_EXERCISE AIM_
Once the line containing "[76,429,90,440] ☐ -> [547,193,561,204] ☑" is found, retype it and each line after it through the last entry below, word for word, and nothing else.

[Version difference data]
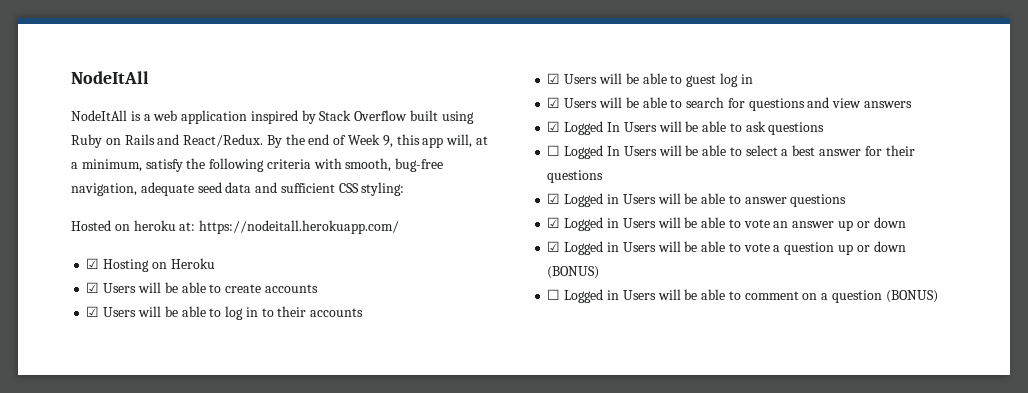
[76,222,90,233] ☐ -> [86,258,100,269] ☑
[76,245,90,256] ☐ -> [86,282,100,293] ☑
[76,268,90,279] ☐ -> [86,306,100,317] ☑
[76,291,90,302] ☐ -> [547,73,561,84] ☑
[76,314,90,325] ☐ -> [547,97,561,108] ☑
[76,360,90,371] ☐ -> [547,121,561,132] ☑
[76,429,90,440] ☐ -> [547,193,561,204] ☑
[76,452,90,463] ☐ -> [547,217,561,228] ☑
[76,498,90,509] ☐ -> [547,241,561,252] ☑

_EXERCISE RESPONSE_
[76,429,90,440] ☐ -> [547,193,561,204] ☑
[76,452,90,463] ☐ -> [547,217,561,228] ☑
[76,498,90,509] ☐ -> [547,241,561,252] ☑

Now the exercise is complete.